Find the line below with "middle mcp: (1147, 600)" and the line with "ring mcp: (157, 165)". Output them and the lines between, exactly, but not the pictures.
------------
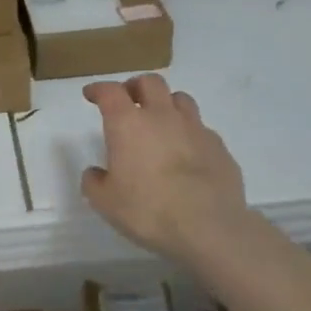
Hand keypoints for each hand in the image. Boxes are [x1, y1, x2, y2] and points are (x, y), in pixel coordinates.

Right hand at [82, 75, 246, 262]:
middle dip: (135, 87)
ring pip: (180, 99)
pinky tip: (188, 153)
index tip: (91, 95)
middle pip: (149, 82)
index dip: (98, 89)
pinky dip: (190, 133)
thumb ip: (94, 183)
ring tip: (161, 122)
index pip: (110, 91)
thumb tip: (95, 173)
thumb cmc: (149, 211)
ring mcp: (195, 128)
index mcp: (128, 124)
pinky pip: (201, 129)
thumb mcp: (106, 203)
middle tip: (128, 101)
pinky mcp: (219, 147)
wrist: (210, 228)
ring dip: (166, 104)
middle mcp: (162, 116)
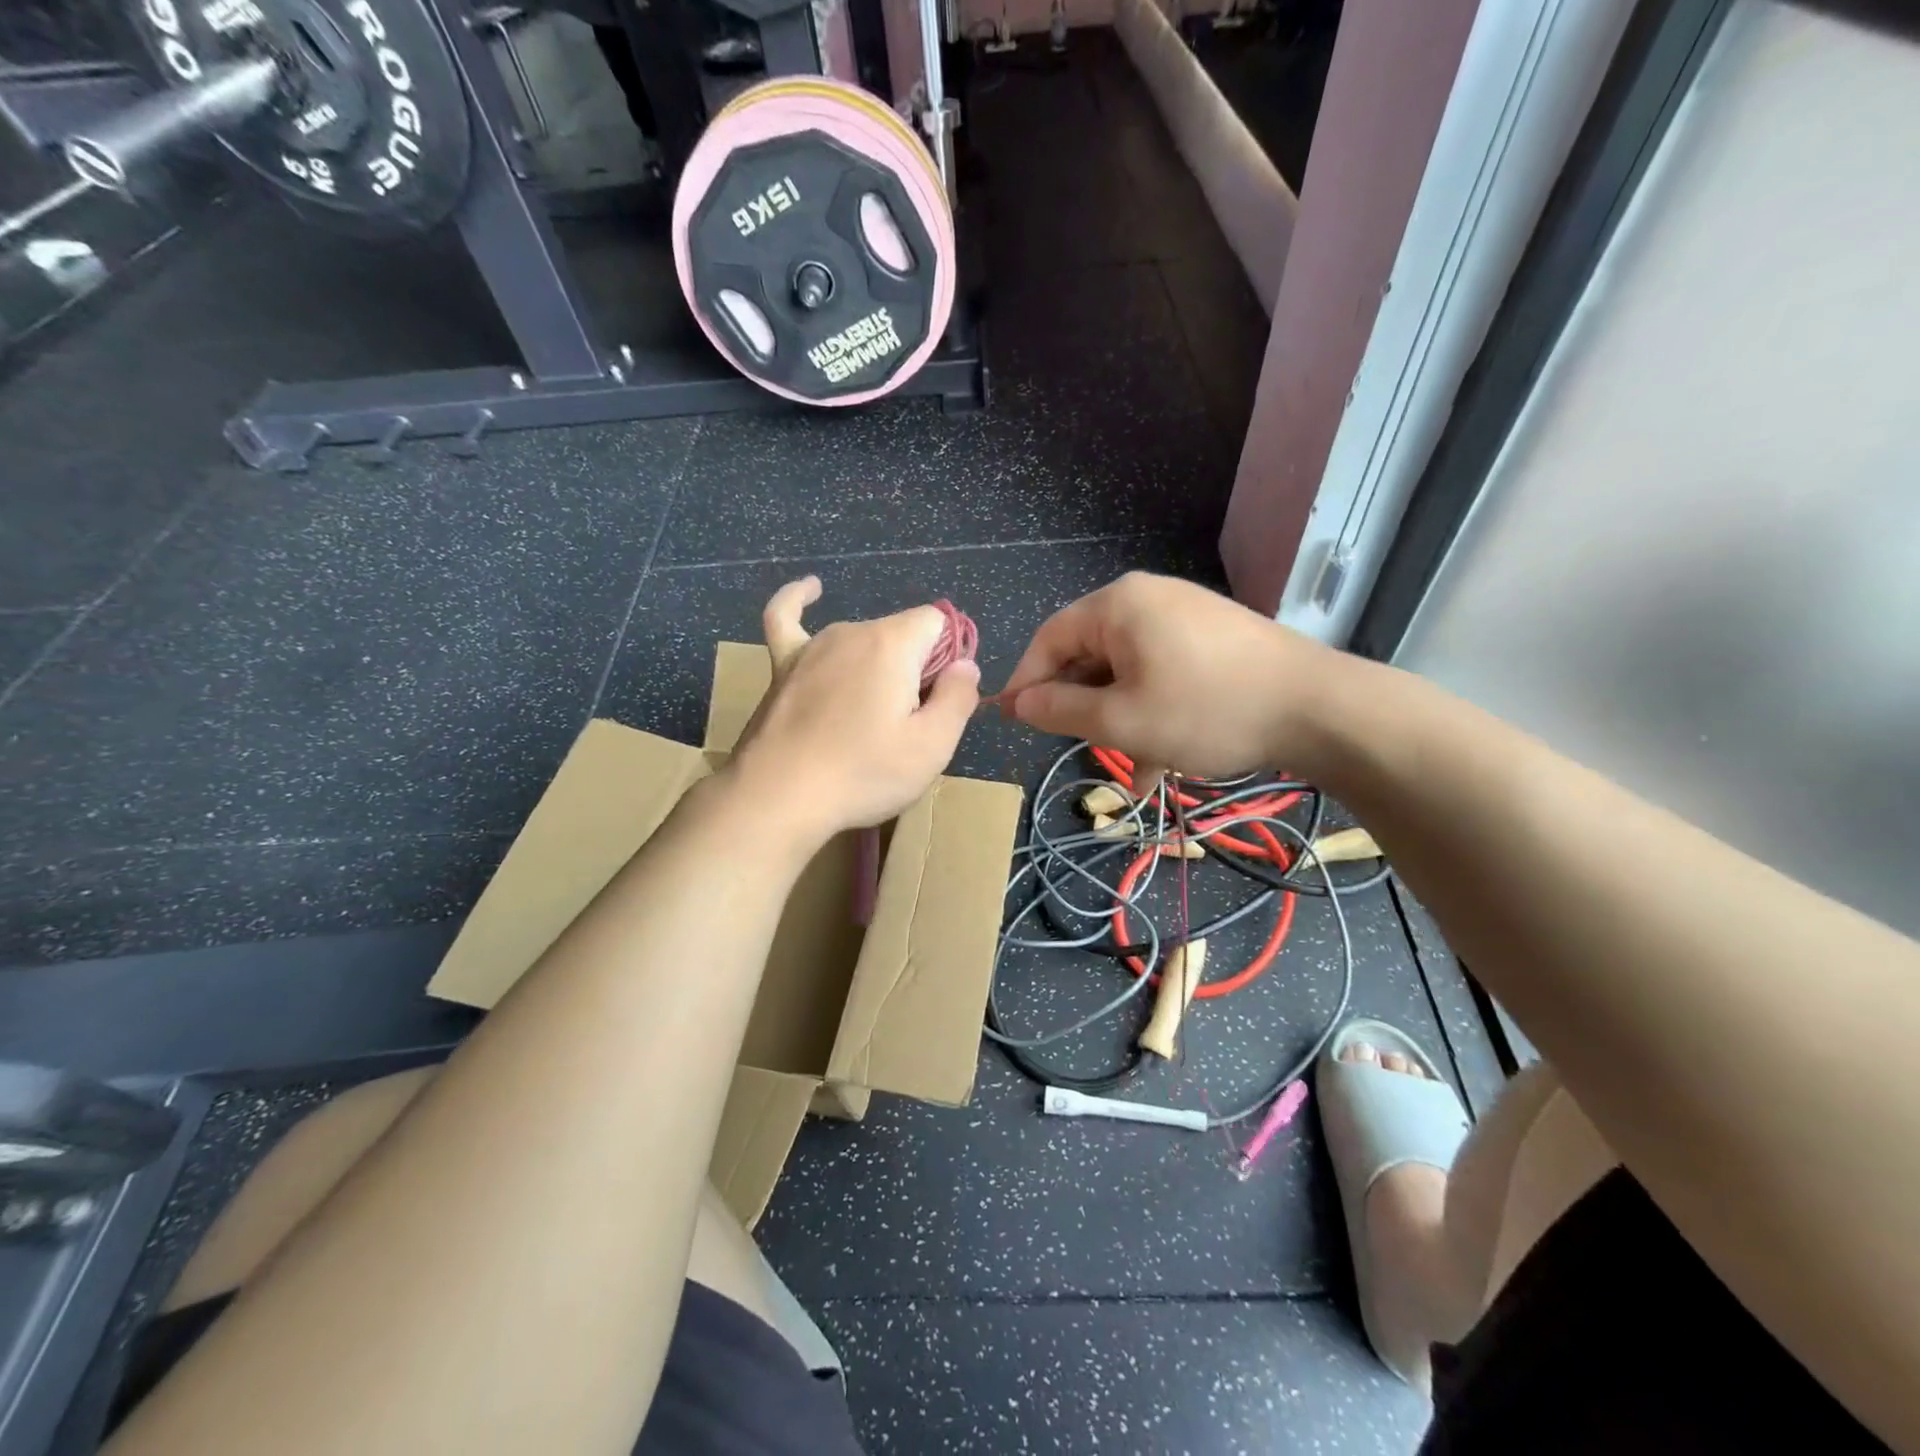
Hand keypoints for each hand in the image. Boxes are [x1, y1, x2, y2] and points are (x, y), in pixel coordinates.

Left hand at [727, 577, 979, 844]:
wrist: (778, 796)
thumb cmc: (863, 773)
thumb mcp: (932, 746)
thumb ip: (959, 698)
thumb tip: (965, 666)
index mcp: (892, 644)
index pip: (937, 623)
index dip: (950, 657)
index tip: (941, 701)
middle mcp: (852, 631)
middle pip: (901, 635)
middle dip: (915, 670)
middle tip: (906, 727)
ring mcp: (813, 646)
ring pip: (862, 640)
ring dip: (876, 667)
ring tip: (870, 719)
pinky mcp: (783, 666)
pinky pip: (787, 619)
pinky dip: (799, 600)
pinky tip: (811, 589)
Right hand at [999, 572, 1339, 780]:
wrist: (1319, 708)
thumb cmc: (1206, 711)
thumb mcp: (1122, 720)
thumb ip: (1060, 710)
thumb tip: (1018, 702)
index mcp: (1117, 606)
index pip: (1049, 639)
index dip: (1026, 681)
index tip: (1013, 720)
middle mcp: (1147, 600)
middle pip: (1090, 653)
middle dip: (1081, 706)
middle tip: (1075, 748)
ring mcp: (1185, 617)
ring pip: (1128, 671)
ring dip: (1120, 719)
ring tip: (1130, 770)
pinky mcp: (1213, 638)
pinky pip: (1162, 673)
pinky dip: (1153, 711)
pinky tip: (1162, 760)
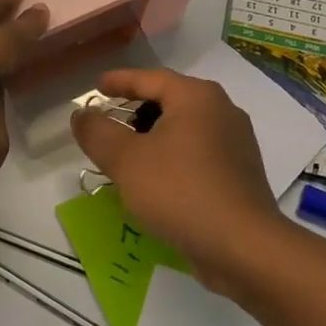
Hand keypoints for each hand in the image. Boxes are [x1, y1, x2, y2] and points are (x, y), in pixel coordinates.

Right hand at [70, 68, 284, 293]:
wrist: (243, 247)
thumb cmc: (180, 192)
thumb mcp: (126, 161)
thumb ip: (97, 132)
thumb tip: (81, 114)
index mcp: (196, 97)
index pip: (150, 78)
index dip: (119, 81)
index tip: (96, 87)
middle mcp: (222, 110)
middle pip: (169, 100)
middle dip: (135, 111)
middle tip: (107, 125)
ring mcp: (236, 143)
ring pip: (184, 128)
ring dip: (153, 137)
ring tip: (127, 157)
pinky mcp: (240, 173)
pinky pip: (197, 153)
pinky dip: (172, 157)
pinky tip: (156, 181)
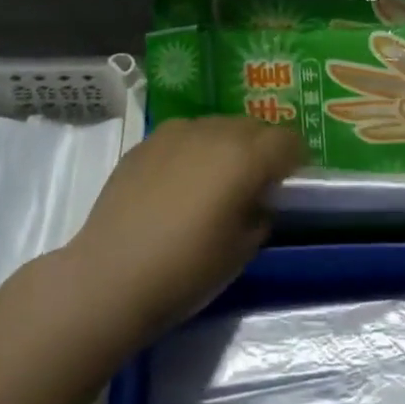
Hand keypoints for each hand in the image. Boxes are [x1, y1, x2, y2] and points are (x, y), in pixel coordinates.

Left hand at [66, 116, 303, 340]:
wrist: (109, 277)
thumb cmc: (186, 270)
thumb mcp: (241, 251)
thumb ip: (260, 214)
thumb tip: (258, 201)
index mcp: (245, 156)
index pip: (288, 140)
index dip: (295, 160)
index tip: (289, 184)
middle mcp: (214, 132)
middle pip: (253, 126)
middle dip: (261, 149)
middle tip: (253, 185)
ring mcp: (176, 132)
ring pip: (217, 126)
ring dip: (225, 146)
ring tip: (212, 183)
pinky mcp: (146, 142)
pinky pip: (184, 136)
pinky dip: (191, 152)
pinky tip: (176, 185)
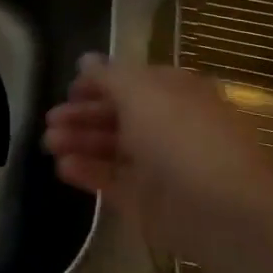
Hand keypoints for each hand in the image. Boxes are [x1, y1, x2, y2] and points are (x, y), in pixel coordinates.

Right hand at [43, 55, 272, 260]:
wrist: (223, 213)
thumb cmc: (183, 139)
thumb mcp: (142, 93)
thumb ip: (108, 76)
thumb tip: (86, 59)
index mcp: (176, 94)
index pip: (132, 82)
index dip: (99, 83)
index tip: (69, 89)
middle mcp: (168, 126)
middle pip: (118, 115)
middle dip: (82, 114)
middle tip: (50, 119)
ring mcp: (157, 165)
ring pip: (110, 148)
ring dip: (78, 141)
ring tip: (49, 143)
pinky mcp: (146, 201)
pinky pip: (111, 180)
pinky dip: (86, 172)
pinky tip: (63, 166)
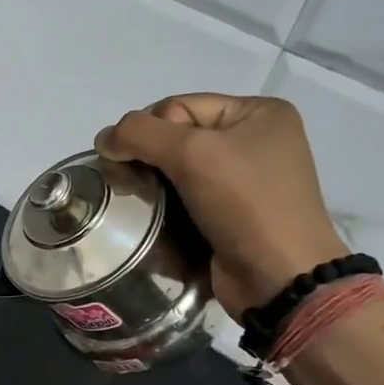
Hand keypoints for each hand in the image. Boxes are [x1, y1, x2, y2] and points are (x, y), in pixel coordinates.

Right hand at [95, 93, 346, 316]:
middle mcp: (255, 141)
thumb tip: (103, 139)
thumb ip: (139, 134)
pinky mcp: (232, 214)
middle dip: (146, 157)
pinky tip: (154, 219)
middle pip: (176, 136)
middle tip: (128, 183)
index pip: (178, 106)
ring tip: (137, 203)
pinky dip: (165, 206)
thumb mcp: (192, 154)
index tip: (131, 161)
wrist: (279, 278)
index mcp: (258, 113)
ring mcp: (245, 180)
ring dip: (152, 184)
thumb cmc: (245, 205)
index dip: (148, 130)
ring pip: (177, 169)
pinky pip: (186, 197)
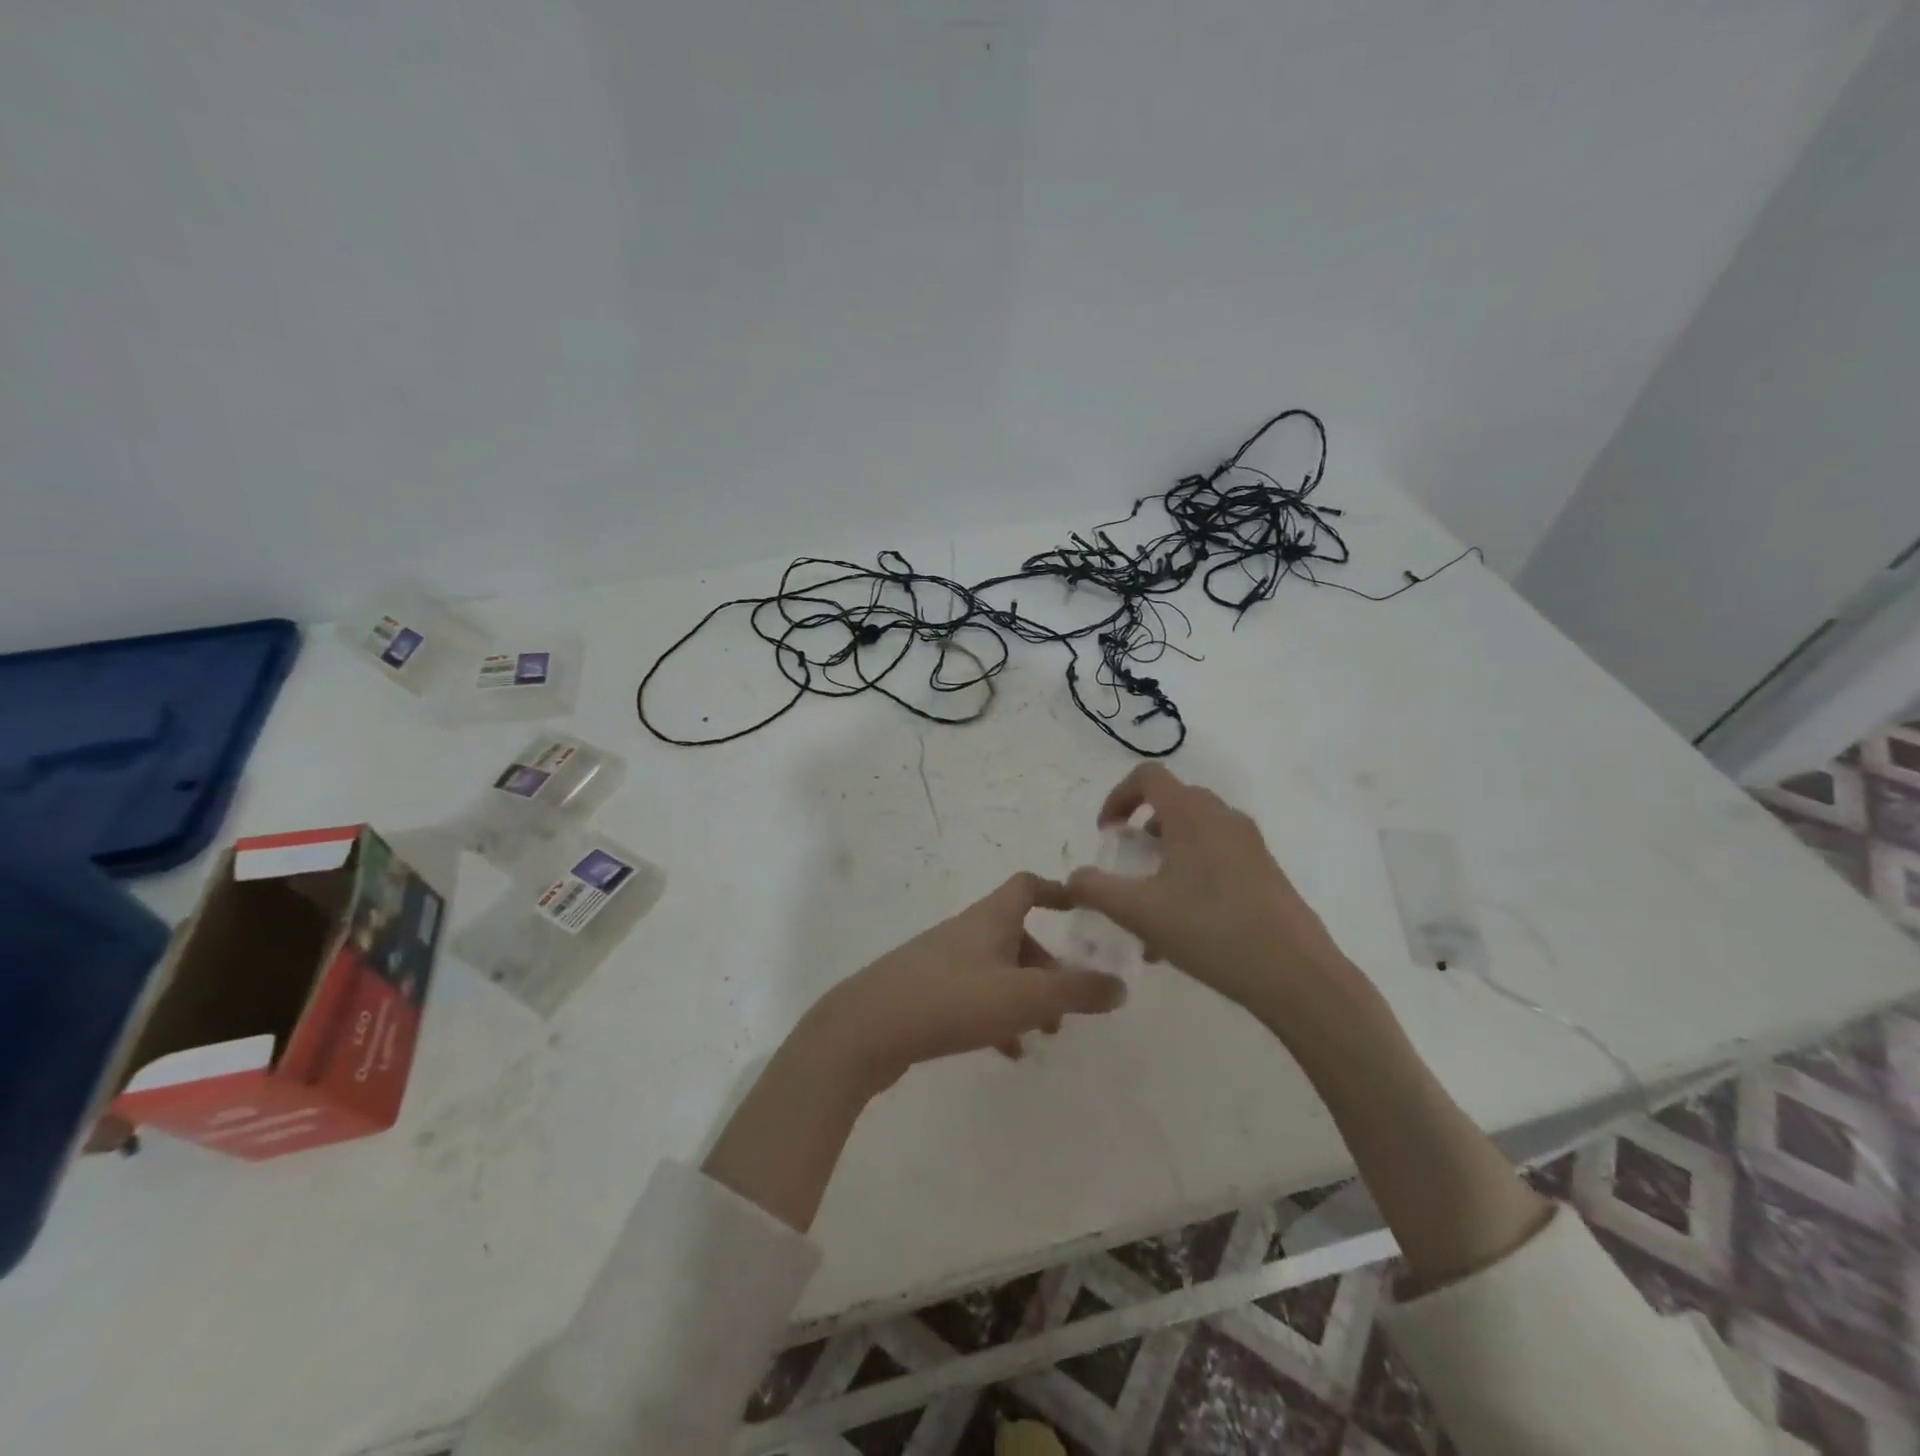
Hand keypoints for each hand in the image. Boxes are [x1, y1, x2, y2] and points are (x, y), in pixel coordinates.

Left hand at [802, 872, 1128, 1095]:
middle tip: (1068, 1002)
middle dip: (1047, 965)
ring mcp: (941, 962)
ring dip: (1024, 994)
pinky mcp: (923, 992)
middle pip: (1015, 934)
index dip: (1057, 892)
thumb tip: (1120, 985)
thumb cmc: (951, 1000)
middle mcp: (965, 932)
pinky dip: (995, 1016)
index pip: (1027, 886)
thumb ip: (1076, 991)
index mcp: (990, 919)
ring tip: (1044, 1034)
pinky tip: (1007, 1051)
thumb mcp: (1024, 998)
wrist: (866, 1029)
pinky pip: (972, 996)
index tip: (1083, 912)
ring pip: (995, 969)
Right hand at [1065, 764, 1350, 1021]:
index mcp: (1191, 814)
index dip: (1118, 796)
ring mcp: (1250, 844)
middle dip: (1143, 828)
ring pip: (1197, 832)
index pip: (1148, 776)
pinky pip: (1219, 856)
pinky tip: (1184, 927)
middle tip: (1129, 864)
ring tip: (1152, 903)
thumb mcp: (1139, 912)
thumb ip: (1096, 889)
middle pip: (1173, 802)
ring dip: (1167, 854)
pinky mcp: (1266, 872)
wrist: (1295, 973)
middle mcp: (1223, 818)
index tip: (1107, 834)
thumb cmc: (1211, 930)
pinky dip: (1192, 873)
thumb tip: (1073, 879)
------------
▶ SOLUTION TO THIS PROBLEM:
middle mcp: (1147, 600)
middle pip: (1090, 653)
middle dip: (1081, 706)
middle tip: (1075, 748)
ring mcp: (1185, 617)
ring pip: (1128, 671)
ring dip: (1120, 719)
ring tip: (1130, 770)
pinky mcp: (1213, 638)
pinky pip: (1162, 673)
pinky dip: (1153, 711)
pinky tip: (1162, 760)
Hand keypoints for each hand in the image. Boxes are [x1, y1, x2, y2] and points are (x, y), in pixel coordinates.

Right hand at [70, 68, 284, 293]:
wrist: (243, 247)
thumb cmc: (180, 192)
thumb mcp: (126, 161)
thumb ip: (97, 132)
thumb tip: (81, 114)
index mcp: (196, 97)
index pip: (150, 78)
index dip: (119, 81)
index tip: (96, 87)
middle mcp: (222, 110)
middle pip: (169, 100)
middle dip: (135, 111)
middle tip: (107, 125)
ring mcp: (236, 143)
ring pip: (184, 128)
ring dip: (153, 137)
ring tip: (127, 157)
pinky mcp: (240, 173)
pinky pip: (197, 153)
pinky dip: (172, 157)
pinky tip: (156, 181)
Hand keypoints for each hand in the image. Boxes are [x1, y1, x2, y2] and points are (x, y), in pixel coordinates.

Left hand at [66, 116, 303, 340]:
wrist: (109, 277)
thumb cmc: (186, 270)
thumb mcp: (241, 251)
thumb ip: (260, 214)
thumb tip: (258, 201)
index mcp: (245, 156)
index pip: (288, 140)
index dip: (295, 160)
index tip: (289, 184)
middle mcp: (214, 132)
middle pip: (253, 126)
middle dip: (261, 149)
middle tip: (253, 185)
ring mcp: (176, 132)
ring pip: (217, 126)
ring dip: (225, 146)
ring tip: (212, 183)
pinky mcp: (146, 142)
pinky pip: (184, 136)
pinky dip: (191, 152)
pinky tip: (176, 185)
Hand keypoints for each hand in the image. Boxes are [x1, y1, x2, y2] and points are (x, y), in pixel coordinates.

Right hand at [43, 55, 272, 260]:
wrist: (223, 213)
thumb cmc: (183, 139)
thumb mcp: (142, 93)
thumb ip: (108, 76)
thumb tip: (86, 59)
index mcp: (176, 94)
index pip: (132, 82)
index dip: (99, 83)
index tip: (69, 89)
middle mcp: (168, 126)
middle pip: (118, 115)
middle dip: (82, 114)
middle tip: (50, 119)
ring mcp: (157, 165)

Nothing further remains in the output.